*Quoted passage*.
Final Deliverable Files

File Format Rows Description
ticker_universe.csv CSV 4,428 Final ticker list
sector_map.csv CSV 4,428 Sector per ticker
sector_similarity.csv CSV 11×11 Sector similarity matrix
returns_matrix.csv CSV 4,428×6,288 Daily returns
static_graph.pt PyTorch - Static graph object
graph_YYYY-MM-DD.pt PyTorch 314 files Combined graph per window

9. File Structure (Project-Wide)

fin-glassbox/
├── code/
│   ├── gnn/
│   │   ├── build_cross_asset_graph.py    # ← THE MAIN SCRIPT
│   │   ├── graph_utils.py                # Graph utilities
│   │   ├── stemgnn_contagion.py           # Contagion module
│   │   └── mtgnn_regime.py                # Regime module
├── data/
│   ├── graphs/                            # ← ALL OUTPUTS GO HERE
│   │   ├── metadata/
│   │   ├── static/
│   │   ├── returns/
│   │   ├── correlation_snapshots/
│   │   └── combined/
│   ├── yFinance/                          # Market data (input)
│   │   └── ...                            # OHLCV files
│   └── sec_edgar/processed/cleaned/
│       └── cik_ticker_map_cleaned.csv     # Ticker universe (input)

[Lens distortion estimation data]

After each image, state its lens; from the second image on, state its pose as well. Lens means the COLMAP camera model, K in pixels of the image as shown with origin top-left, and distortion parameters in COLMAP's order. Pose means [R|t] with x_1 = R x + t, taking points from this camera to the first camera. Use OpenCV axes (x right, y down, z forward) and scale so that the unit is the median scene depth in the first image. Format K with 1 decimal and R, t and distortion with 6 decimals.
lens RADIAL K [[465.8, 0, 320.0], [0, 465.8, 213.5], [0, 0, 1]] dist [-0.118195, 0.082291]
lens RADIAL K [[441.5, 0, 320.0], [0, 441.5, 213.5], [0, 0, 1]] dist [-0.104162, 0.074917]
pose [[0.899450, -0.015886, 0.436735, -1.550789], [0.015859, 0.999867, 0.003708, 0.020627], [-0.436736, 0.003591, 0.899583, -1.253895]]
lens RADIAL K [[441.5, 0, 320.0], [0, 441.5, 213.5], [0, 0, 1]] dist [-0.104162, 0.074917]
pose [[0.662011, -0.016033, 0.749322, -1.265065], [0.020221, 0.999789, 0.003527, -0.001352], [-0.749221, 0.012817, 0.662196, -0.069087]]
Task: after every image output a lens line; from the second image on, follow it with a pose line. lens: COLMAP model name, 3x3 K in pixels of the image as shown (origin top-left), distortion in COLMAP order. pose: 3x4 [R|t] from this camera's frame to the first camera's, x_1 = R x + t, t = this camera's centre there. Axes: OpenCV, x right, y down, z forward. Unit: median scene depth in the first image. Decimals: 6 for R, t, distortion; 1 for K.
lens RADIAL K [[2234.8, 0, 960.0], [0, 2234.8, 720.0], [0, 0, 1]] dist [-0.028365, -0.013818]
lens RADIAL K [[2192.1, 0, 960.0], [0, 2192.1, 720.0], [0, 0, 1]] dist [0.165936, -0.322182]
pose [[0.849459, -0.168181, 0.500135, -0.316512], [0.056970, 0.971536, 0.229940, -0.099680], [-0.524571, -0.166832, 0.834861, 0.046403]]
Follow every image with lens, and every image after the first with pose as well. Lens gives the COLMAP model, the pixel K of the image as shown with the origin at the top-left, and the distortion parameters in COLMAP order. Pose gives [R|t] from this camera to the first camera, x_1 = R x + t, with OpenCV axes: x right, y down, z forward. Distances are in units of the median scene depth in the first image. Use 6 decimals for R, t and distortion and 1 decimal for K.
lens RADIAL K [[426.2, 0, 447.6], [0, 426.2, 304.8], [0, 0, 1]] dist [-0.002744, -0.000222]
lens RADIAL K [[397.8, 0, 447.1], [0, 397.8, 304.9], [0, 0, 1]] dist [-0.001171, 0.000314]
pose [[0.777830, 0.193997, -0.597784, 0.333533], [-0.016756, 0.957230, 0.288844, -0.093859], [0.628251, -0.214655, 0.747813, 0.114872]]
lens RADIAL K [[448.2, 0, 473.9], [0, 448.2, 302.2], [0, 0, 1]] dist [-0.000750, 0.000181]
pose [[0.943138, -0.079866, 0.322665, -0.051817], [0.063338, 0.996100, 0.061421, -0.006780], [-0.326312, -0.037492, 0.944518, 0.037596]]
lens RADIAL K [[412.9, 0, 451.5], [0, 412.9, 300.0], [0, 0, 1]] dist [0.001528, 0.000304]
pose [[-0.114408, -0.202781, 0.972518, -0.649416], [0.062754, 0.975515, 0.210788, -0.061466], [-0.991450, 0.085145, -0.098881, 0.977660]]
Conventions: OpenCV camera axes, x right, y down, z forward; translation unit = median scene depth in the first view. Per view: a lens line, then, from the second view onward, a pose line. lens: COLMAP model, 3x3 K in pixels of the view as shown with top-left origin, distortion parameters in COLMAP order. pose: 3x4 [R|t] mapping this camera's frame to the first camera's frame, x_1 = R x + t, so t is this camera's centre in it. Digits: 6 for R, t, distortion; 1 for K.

*Questions to answer*.
(1) In the project file listing, which directory is marked as the place where all outputs go?
(2) Reproduce word for word the stretch of the project file listing from "File Format Rows" through "File Structure (Project-Wide)".
(3) Take the project file listing further from the point where it stops.

*Task-by-task results*.
(1) data/graphs/

(2)
File Format Rows Description
ticker_universe.csv CSV 4,428 Final ticker list
sector_map.csv CSV 4,428 Sector per ticker
sector_similarity.csv CSV 11×11 Sector similarity matrix
returns_matrix.csv CSV 4,428×6,288 Daily returns
static_graph.pt PyTorch - Static graph object
graph_YYYY-MM-DD.pt PyTorch 314 files Combined graph per window

9. File Structure (Project-Wide)

(3)
10. Complete Build Script Specification

Script: code/gnn/build_cross_asset_graph.py

#!/usr/bin/env python3
"""
Cross-Asset Graph Builder

Builds all cross-asset relationship graphs from market data.
Produces static graphs, correlation snapshots, and combined PyTorch Geometric objects.

Usage:
    python code/gnn/build_cross_asset_graph.py
    python code/gnn/build_cross_asset_graph.py --workers 8
    python code/gnn/build_cross_asset_graph.py --skip-correlations  # Static only
"""

# ============================================================
# CONFIGURATION
# ============================================================

# Graph parameters
K_EDGES_PER_NODE = 66        # Top-K correlations per node (√4428 ≈ 66)
CORRELATION_WINDOW = 30      # Days for rolling correlation
SNAPSHOT_STRIDE = 20         # Trading days between snapshots
BETA_WINDOW = 252            # Days for beta computation

# ETF Universe (for membership graph)
ETFS = [
    'SPY', 'QQQ', 'IWM', 'DIA',
    'XLK', 'XLF', 'XLV', 'XLE', 'XLI',
    'XLP', 'XLY', 'XLU', 'XLB', 'XLRE', 'XLC'
]

# Indices (for membership graph)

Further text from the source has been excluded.